## Tasks to carry out
**1)** Please duplicate the stretch of the passage on transformation failure rates from "The 70% Failure" through "at 70 to 85%.".
**2)** Pick up the passage on transformation failure rates after its last sentence and keep it going.

## Document passage
—————

The 70% Failure Rate

Let me start with the number that should haunt every leader in every organization. 70%. McKinsey’s global survey, confirmed by BCG’s analysis of over 850 organizations, reports that 70% of transformation initiatives fail to achieve their stated objectives. In nonprofits, when you measure sustained impact beyond the two years, that number approaches 85%. And here’s what makes this truly remarkable. The failure rate hasn’t improved. Despite decades of transformation experience, despite billions spent on change management consulting, despite every methodology from Kotter to ADKAR to agile, the number has remained stubbornly, persistently at 70 to 85%.

Globally, organizations are spending two and a half trillion dollars a year on transformation. Two and a half trillion with a 70% failure rate. If any other investment had a 70% or more failure rate, we would have stopped making that investment decades ago. If 70% of bridges collapsed, we would stop building bridges the same way. If 70% of surgical procedures failed, we would shut down the operating room and completely rethink the approach. But in organizational change, we don’t do that. We do the exact opposite. We launch more initiatives. We hire more consultants. We buy more expensive software. We create more elaborate project plans. And we get the same result over and over and over again.

—————

[Stored data]

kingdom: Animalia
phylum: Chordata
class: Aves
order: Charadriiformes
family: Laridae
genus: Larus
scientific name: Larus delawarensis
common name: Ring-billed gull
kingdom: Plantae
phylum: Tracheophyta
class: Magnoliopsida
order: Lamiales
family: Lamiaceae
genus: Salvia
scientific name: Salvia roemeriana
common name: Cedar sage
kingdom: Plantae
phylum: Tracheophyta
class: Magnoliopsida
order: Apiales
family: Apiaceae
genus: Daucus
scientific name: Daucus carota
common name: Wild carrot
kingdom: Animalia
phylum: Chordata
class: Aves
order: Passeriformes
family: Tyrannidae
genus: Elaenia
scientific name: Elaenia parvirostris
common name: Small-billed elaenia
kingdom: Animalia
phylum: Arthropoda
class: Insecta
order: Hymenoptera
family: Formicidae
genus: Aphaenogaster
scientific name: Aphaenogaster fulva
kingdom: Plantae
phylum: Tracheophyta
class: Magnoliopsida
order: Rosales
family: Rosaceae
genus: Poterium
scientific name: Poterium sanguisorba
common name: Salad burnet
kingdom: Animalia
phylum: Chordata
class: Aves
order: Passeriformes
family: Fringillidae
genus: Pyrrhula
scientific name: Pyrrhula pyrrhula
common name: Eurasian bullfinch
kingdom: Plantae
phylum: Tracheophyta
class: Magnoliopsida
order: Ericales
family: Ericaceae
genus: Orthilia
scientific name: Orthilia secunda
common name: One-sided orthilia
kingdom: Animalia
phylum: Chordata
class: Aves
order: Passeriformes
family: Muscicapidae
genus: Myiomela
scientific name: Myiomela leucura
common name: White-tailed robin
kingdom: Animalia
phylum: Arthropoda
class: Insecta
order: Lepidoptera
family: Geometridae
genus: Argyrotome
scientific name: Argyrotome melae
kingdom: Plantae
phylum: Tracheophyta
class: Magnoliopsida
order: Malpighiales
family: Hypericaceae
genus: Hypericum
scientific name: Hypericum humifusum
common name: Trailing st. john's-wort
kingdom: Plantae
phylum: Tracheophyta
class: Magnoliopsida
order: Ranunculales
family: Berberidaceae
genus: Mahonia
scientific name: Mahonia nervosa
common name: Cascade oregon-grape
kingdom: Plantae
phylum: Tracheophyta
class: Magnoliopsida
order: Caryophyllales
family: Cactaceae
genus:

—————

## Responses
**1)**
The 70% Failure Rate

Let me start with the number that should haunt every leader in every organization. 70%. McKinsey’s global survey, confirmed by BCG’s analysis of over 850 organizations, reports that 70% of transformation initiatives fail to achieve their stated objectives. In nonprofits, when you measure sustained impact beyond the two years, that number approaches 85%. And here’s what makes this truly remarkable. The failure rate hasn’t improved. Despite decades of transformation experience, despite billions spent on change management consulting, despite every methodology from Kotter to ADKAR to agile, the number has remained stubbornly, persistently at 70 to 85%.

**2)**
So why haven’t we stopped? Because we keep solving the wrong problem. We treat transformation as a strategy problem, as a technology problem, a project management problem. We hire better consultants, we buy better software, we create better project plans, and we get the same result. Because the problem was never strategy or technology or project management. The problem is psychology. The problem is the human beings who have to live through these changes while simultaneously doing their jobs, managing their teams, and trying to hold their organizations together.

Five Psychological Factors Predicting Failure

I want to share five psychological factors from my Transformation Psychology research series on 2040digital.com. The goal is to predict whether an initiative will fail. Not may fail, will fail. And organizations almost never assess any of them before launching.

The first factor: psychological readiness neglect. Organizations launch assuming people are ready. They’re not. People comply when monitored, but then they revert when oversight relaxes. You see it in every CRM migration. Staff use the new system when the project manager is watching. The moment that oversight eases, they go back to their spreadsheets. They never psychologically accepted the change.

The second factor: understanding depth misjudgment. Leaders explain the rationale once, maybe twice, and they assume everyone understands. But what people heard were simply the organizational benefits. They couldn’t connect the change to their personal or professional success. Without that personal relevance, motivation is superficial and completely unsustainable.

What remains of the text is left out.